■ **PROBLEM**:
Lines to be reproduced exactly: the one that holds "10: (283, 221, 9.87)" and all those after it through the end of the data. Include no others.

Collected data
§
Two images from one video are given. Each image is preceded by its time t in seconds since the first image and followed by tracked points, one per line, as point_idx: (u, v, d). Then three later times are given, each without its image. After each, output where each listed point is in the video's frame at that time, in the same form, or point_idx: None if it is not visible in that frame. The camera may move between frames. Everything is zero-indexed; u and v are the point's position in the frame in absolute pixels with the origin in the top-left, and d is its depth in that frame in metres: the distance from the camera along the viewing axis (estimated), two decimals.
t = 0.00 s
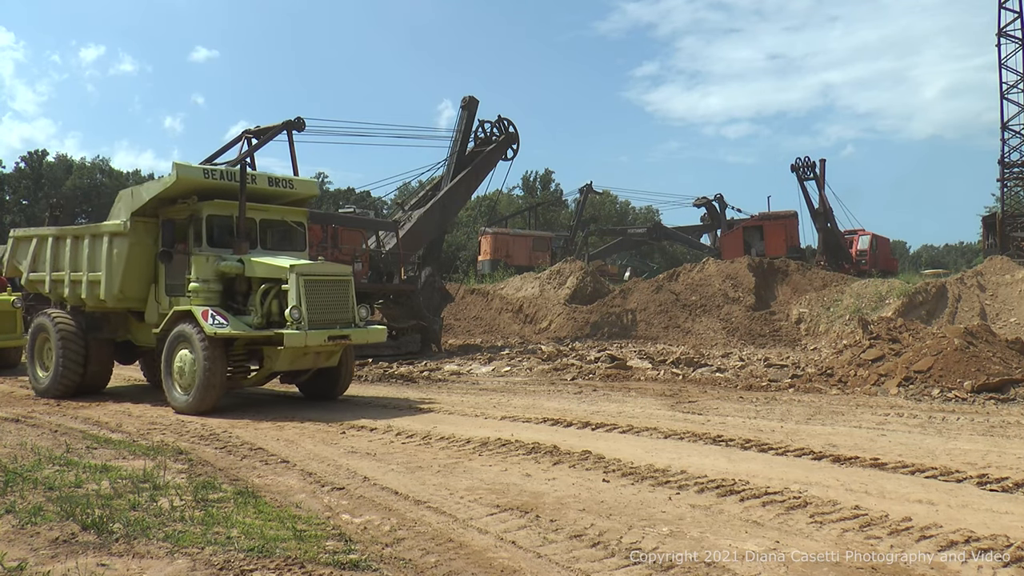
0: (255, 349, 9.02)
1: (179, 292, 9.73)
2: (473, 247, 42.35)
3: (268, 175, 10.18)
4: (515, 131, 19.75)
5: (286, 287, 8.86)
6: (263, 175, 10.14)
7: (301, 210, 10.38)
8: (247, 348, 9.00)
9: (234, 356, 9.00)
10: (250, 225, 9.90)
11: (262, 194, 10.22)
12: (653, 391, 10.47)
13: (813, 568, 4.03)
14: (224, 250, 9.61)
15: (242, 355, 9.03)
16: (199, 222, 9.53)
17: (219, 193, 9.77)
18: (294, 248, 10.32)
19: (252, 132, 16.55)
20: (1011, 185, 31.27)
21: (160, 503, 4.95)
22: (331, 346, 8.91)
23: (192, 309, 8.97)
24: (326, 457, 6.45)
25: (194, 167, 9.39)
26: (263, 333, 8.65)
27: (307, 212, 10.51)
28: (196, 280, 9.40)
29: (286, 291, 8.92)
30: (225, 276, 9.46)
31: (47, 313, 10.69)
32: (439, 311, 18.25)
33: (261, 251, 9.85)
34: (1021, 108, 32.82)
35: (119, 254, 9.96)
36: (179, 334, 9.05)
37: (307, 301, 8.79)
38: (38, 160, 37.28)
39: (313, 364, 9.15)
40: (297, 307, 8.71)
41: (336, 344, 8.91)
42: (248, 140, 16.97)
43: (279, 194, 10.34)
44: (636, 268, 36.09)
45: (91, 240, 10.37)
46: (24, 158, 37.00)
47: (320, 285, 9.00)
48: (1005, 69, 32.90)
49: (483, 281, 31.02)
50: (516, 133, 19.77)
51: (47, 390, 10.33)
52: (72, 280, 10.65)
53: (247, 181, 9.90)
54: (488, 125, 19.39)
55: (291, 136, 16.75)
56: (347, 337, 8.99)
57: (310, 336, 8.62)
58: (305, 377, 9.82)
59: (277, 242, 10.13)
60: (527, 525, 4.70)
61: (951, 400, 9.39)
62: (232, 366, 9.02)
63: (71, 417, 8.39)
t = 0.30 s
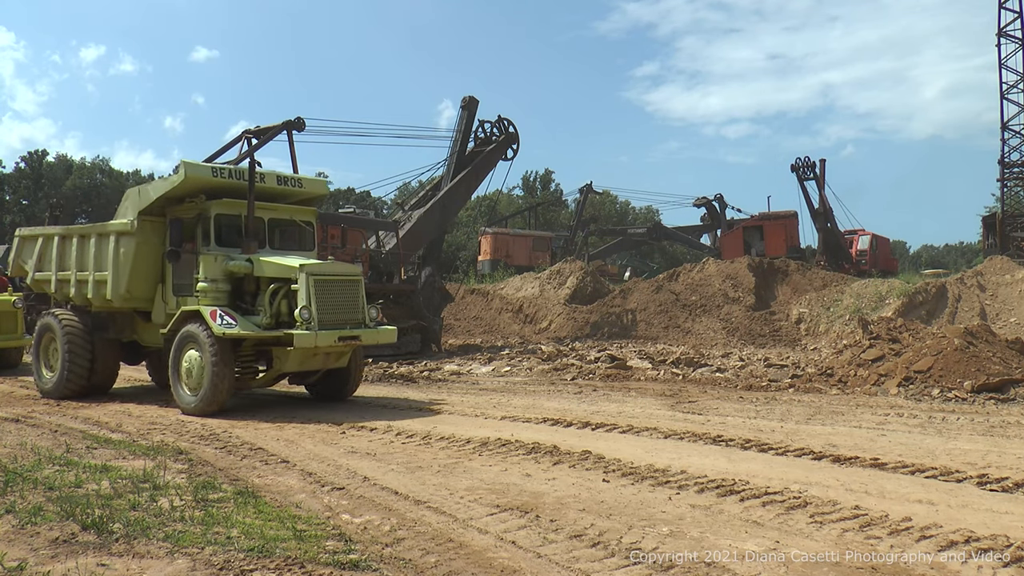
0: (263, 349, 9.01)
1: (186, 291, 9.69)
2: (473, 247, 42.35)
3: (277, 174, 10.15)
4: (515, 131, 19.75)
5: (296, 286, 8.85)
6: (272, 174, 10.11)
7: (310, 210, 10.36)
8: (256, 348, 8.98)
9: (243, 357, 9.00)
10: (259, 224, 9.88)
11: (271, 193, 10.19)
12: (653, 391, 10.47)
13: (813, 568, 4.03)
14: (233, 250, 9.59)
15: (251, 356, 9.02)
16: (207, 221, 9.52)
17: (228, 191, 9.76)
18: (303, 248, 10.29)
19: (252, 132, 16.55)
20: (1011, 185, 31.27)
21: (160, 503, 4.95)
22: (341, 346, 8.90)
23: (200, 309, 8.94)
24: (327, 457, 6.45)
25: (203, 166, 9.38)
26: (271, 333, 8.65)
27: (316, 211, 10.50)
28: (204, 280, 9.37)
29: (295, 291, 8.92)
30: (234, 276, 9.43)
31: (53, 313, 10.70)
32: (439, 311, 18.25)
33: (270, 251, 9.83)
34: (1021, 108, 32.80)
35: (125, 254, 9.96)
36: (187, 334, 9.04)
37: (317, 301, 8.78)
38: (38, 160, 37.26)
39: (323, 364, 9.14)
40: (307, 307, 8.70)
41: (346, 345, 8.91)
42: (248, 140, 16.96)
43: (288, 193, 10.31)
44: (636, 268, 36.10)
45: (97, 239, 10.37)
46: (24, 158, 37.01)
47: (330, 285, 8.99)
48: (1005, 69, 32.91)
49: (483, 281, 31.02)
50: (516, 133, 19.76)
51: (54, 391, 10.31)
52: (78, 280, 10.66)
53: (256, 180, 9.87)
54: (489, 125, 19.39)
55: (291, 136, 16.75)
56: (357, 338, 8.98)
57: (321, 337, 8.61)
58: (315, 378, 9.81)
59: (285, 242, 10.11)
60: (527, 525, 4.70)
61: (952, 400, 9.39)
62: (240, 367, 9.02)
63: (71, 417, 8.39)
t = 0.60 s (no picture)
0: (273, 350, 9.00)
1: (194, 291, 9.71)
2: (473, 247, 42.36)
3: (285, 172, 10.13)
4: (515, 131, 19.74)
5: (307, 286, 8.85)
6: (281, 172, 10.07)
7: (318, 209, 10.36)
8: (265, 348, 8.97)
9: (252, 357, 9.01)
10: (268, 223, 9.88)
11: (279, 192, 10.17)
12: (653, 391, 10.47)
13: (813, 568, 4.03)
14: (241, 249, 9.58)
15: (260, 357, 9.05)
16: (215, 220, 9.51)
17: (236, 190, 9.75)
18: (311, 246, 10.31)
19: (252, 132, 16.55)
20: (1011, 185, 31.27)
21: (160, 503, 4.95)
22: (352, 346, 8.89)
23: (209, 309, 8.92)
24: (326, 457, 6.45)
25: (211, 164, 9.36)
26: (281, 333, 8.63)
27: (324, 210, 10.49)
28: (212, 279, 9.34)
29: (306, 291, 8.91)
30: (242, 276, 9.41)
31: (59, 313, 10.70)
32: (438, 311, 18.25)
33: (279, 250, 9.83)
34: (1020, 108, 32.77)
35: (132, 253, 9.96)
36: (195, 334, 9.04)
37: (328, 300, 8.78)
38: (38, 160, 37.22)
39: (333, 364, 9.13)
40: (318, 306, 8.69)
41: (357, 345, 8.90)
42: (248, 141, 16.96)
43: (296, 192, 10.30)
44: (636, 268, 36.10)
45: (103, 239, 10.37)
46: (24, 158, 37.01)
47: (341, 284, 8.99)
48: (1005, 69, 32.92)
49: (483, 281, 31.02)
50: (516, 133, 19.76)
51: (60, 392, 10.30)
52: (84, 280, 10.65)
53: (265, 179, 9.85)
54: (489, 125, 19.39)
55: (291, 136, 16.75)
56: (368, 337, 8.98)
57: (331, 336, 8.61)
58: (324, 379, 9.80)
59: (293, 241, 10.10)
60: (527, 525, 4.70)
61: (952, 400, 9.39)
62: (249, 367, 9.03)
63: (71, 417, 8.39)
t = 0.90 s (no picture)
0: (280, 350, 8.99)
1: (201, 291, 9.72)
2: (473, 247, 42.37)
3: (293, 170, 10.12)
4: (515, 131, 19.74)
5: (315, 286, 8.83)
6: (289, 170, 10.05)
7: (326, 207, 10.34)
8: (272, 348, 8.97)
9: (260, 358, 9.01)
10: (275, 222, 9.87)
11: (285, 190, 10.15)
12: (653, 392, 10.47)
13: (813, 568, 4.03)
14: (249, 248, 9.58)
15: (268, 357, 9.04)
16: (222, 219, 9.51)
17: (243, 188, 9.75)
18: (319, 246, 10.29)
19: (252, 132, 16.55)
20: (1012, 185, 31.27)
21: (160, 503, 4.95)
22: (361, 347, 8.88)
23: (216, 309, 8.93)
24: (326, 457, 6.45)
25: (218, 162, 9.36)
26: (289, 333, 8.62)
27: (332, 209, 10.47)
28: (220, 279, 9.35)
29: (314, 290, 8.90)
30: (250, 275, 9.40)
31: (65, 313, 10.70)
32: (438, 311, 18.25)
33: (286, 249, 9.81)
34: (1021, 109, 32.77)
35: (139, 252, 9.96)
36: (203, 335, 9.03)
37: (336, 300, 8.76)
38: (38, 160, 37.16)
39: (342, 364, 9.12)
40: (326, 306, 8.68)
41: (366, 345, 8.89)
42: (248, 141, 16.95)
43: (304, 191, 10.29)
44: (636, 268, 36.10)
45: (109, 238, 10.37)
46: (24, 158, 36.97)
47: (349, 284, 8.97)
48: (1005, 70, 32.94)
49: (483, 281, 31.01)
50: (516, 133, 19.76)
51: (66, 393, 10.30)
52: (90, 280, 10.65)
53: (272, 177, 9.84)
54: (489, 125, 19.40)
55: (291, 136, 16.74)
56: (377, 337, 8.96)
57: (340, 337, 8.59)
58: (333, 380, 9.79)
59: (301, 240, 10.09)
60: (527, 526, 4.70)
61: (952, 400, 9.39)
62: (256, 368, 9.02)
63: (71, 417, 8.39)
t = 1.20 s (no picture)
0: (289, 350, 8.99)
1: (208, 290, 9.72)
2: (473, 247, 42.36)
3: (301, 169, 10.11)
4: (516, 131, 19.74)
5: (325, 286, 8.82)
6: (297, 169, 10.04)
7: (334, 206, 10.34)
8: (281, 348, 8.97)
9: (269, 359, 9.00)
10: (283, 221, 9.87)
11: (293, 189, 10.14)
12: (653, 391, 10.47)
13: (813, 568, 4.03)
14: (257, 248, 9.58)
15: (276, 358, 9.03)
16: (230, 218, 9.51)
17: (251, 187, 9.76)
18: (326, 245, 10.29)
19: (252, 132, 16.53)
20: (1011, 185, 31.26)
21: (160, 503, 4.95)
22: (371, 347, 8.87)
23: (225, 309, 8.93)
24: (326, 457, 6.45)
25: (226, 161, 9.36)
26: (299, 333, 8.62)
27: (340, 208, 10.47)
28: (228, 279, 9.35)
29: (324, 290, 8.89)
30: (258, 275, 9.40)
31: (71, 313, 10.70)
32: (438, 311, 18.24)
33: (294, 248, 9.81)
34: (1020, 108, 32.79)
35: (145, 252, 9.95)
36: (211, 335, 9.01)
37: (346, 300, 8.75)
38: (38, 159, 37.06)
39: (352, 365, 9.10)
40: (336, 306, 8.67)
41: (377, 345, 8.88)
42: (247, 140, 16.93)
43: (311, 189, 10.28)
44: (636, 268, 36.10)
45: (115, 238, 10.37)
46: (24, 158, 36.89)
47: (359, 284, 8.96)
48: (1005, 70, 32.96)
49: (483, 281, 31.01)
50: (516, 133, 19.76)
51: (72, 394, 10.30)
52: (96, 279, 10.66)
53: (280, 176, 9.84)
54: (489, 125, 19.40)
55: (290, 136, 16.73)
56: (387, 337, 8.95)
57: (351, 337, 8.58)
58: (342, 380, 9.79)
59: (309, 239, 10.08)
60: (527, 525, 4.70)
61: (951, 400, 9.40)
62: (265, 369, 9.00)
63: (71, 417, 8.39)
§
■ **ANSWER BELOW**:
10: (283, 221, 9.87)
11: (293, 189, 10.14)
12: (653, 391, 10.47)
13: (813, 568, 4.03)
14: (257, 248, 9.58)
15: (276, 358, 9.03)
16: (230, 218, 9.51)
17: (251, 187, 9.76)
18: (326, 245, 10.29)
19: (252, 132, 16.53)
20: (1011, 185, 31.26)
21: (160, 503, 4.95)
22: (371, 347, 8.87)
23: (225, 309, 8.93)
24: (326, 457, 6.45)
25: (226, 161, 9.36)
26: (299, 333, 8.62)
27: (340, 208, 10.47)
28: (228, 279, 9.35)
29: (324, 290, 8.89)
30: (258, 275, 9.40)
31: (71, 313, 10.70)
32: (438, 311, 18.24)
33: (294, 248, 9.81)
34: (1020, 108, 32.79)
35: (145, 252, 9.95)
36: (211, 335, 9.01)
37: (346, 300, 8.75)
38: (38, 159, 37.06)
39: (352, 365, 9.10)
40: (336, 306, 8.67)
41: (377, 345, 8.88)
42: (247, 140, 16.93)
43: (311, 189, 10.28)
44: (636, 268, 36.10)
45: (115, 238, 10.37)
46: (24, 158, 36.89)
47: (359, 284, 8.96)
48: (1005, 70, 32.96)
49: (483, 281, 31.01)
50: (516, 133, 19.76)
51: (72, 394, 10.30)
52: (96, 279, 10.66)
53: (280, 176, 9.84)
54: (489, 125, 19.40)
55: (290, 136, 16.73)
56: (387, 337, 8.95)
57: (351, 337, 8.58)
58: (342, 380, 9.79)
59: (309, 239, 10.08)
60: (527, 525, 4.70)
61: (951, 400, 9.40)
62: (265, 369, 9.00)
63: (71, 417, 8.39)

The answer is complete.